When we judge “The Wire,” we’re grading on a curve.
A complaint shouldn’t deter anyone from the best, most ambitious work on television.
That said, when “The Wire” returns Sunday at 7 p.m. on HBO, it will take a few weeks to re-establish the momentum of previous sublime seasons.
Few television efforts in history have come close to capturing the poignant realism David Simon has nailed in “The Wire.” Critics used to compliment good television by saying it was cinematic, but in the case of “The Wire,” it’s really more like a good read.
Using Baltimore as his muse, Simon’s novel-like series offers a universe of indelible characters from across a society, living tragic, comic, occasionally noble and often ruthless lives. At the same time, the series subtly delivers a grim underlying commentary on the rotting inner city.

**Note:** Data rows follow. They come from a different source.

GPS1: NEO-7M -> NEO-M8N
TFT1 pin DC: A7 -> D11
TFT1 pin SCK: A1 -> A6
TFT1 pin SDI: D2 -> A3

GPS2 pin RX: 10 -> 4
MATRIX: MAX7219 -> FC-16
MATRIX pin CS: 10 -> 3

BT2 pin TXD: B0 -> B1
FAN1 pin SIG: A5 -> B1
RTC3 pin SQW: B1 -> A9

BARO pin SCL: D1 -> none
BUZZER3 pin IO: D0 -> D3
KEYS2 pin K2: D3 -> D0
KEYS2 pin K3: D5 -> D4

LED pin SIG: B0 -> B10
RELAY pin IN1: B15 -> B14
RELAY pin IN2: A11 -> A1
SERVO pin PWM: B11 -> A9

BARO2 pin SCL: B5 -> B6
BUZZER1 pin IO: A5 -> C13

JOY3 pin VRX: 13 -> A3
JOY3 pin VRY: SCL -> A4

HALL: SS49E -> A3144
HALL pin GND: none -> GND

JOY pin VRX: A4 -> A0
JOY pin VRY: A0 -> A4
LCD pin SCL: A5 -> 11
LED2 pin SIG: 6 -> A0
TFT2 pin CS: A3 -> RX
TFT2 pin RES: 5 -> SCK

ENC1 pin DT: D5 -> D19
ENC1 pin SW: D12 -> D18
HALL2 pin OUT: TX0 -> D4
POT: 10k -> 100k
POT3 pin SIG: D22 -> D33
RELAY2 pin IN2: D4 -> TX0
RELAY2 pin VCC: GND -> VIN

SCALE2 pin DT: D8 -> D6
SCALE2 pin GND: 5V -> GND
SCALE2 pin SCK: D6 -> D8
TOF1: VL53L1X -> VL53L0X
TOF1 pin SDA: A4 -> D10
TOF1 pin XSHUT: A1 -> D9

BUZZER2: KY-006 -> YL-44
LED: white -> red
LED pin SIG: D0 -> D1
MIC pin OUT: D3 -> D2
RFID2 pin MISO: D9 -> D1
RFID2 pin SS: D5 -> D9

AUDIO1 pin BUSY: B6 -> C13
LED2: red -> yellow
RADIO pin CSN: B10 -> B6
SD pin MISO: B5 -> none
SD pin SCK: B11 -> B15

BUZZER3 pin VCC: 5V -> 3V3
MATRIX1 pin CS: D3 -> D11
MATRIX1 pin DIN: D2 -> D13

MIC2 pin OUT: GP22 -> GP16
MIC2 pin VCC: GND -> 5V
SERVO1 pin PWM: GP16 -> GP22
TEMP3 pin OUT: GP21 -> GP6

The desperation and violence of daily life, the best intentions and worst failings at every level, and the layers of deceit at work in the political, law enforcement, labor and education systems are all on view.
So when we say that the opening hour of the fifth and final season feels less than stellar, toned down and slowed down to appease those just tuning in, we mean the subtlety is missing.
The gripe isn’t insurmountable. It’s just that “The Wire” has never felt like television, and the opening hour of the final season feels an awful lot like something “CSI” would do.
Simon connects the dots for viewers in ways he never felt necessary before. The opener takes the viewer by the hand and tells us things, alerting us to signposts along the way, cueing our reactions. Some lines jump out as summary statements (“We’re all complicit,” or, “The game is rigged” or, “You can go a long way in this country killin’ black folks”), as if to underscore themes we previously absorbed on our own.
In the seven hours HBO provided to critics, the focus is the failure of the media, particularly newspapers, to do more than serve as lame bystanders to the crumbling city and all of its madness. Because of bottom-line priorities, nervous owners, short staffing and ego-driven reporters more interested in seeing their bylines than in gathering facts, the newspaper is shown to be as derelict as the cops, the dock workers, city hall or the school board.
The concerns are universal, of course, but in “The Wire,” the newspaper is the Baltimore Sun, where creator Simon worked for years. (He took two leaves, first in 1988 to write the book “Homicide: A Year on the Killing Streets,” which became the basis for the acclaimed NBC series “Homicide: Life on the Streets,” and second in 1993 to write “The Corner: A Year in the Life of an Inner-City Neighborhood,” which became the eye-opening, Emmy-winning HBO miniseries “The Corner.”) A number of Sun staffers, past and present, have cameos, and others work as writers on Simon’s crew.
Simon left the business before the demands of blogging and Web posting became part of journalists’ job descriptions. Even without those updates, the newsroom banter about layoffs and buyouts is uncomfortably realistic. But for those outside the business, those scenes may fail to move the story along as artfully as seasons set in the classroom, in the projects, among political campaign staffers or the cops on a wiretapping case.
Dominic West returns prominently as Jimmy McNulty, a cop so disillusioned with the system that he’s on a self-destructive tear in the process of trying to outsmart the rules.
Fellow cops Lester (Clarke Peters), Bunk (Wendell Pierce) and Kima (Sonja Sohn) are back and world-weary. On the street, Bubbles (Andre Royo) carries on in perhaps the series’ most achingly sad portrayal. Councilman Tommy Carcetti (Aiden Gillen) is forced to cut city services to the bone. Gangsters Marlo Stanfield (Jamie Hector), Omar Little (Michael Kenneth Williams), Proposition Joe (Robert F. Chew) and the rest of the anti-heroes return in full force.
The best casting addition is Clark Johnson (Detective Meldrick Lewis on “Homicide”) as the ethical Sun editor who observes the journalistic lapses all around him.
Burnout is everywhere. Everyone is trying to do “more with less,” as the impossible newspaper aphorism of the moment has it. And the end begins.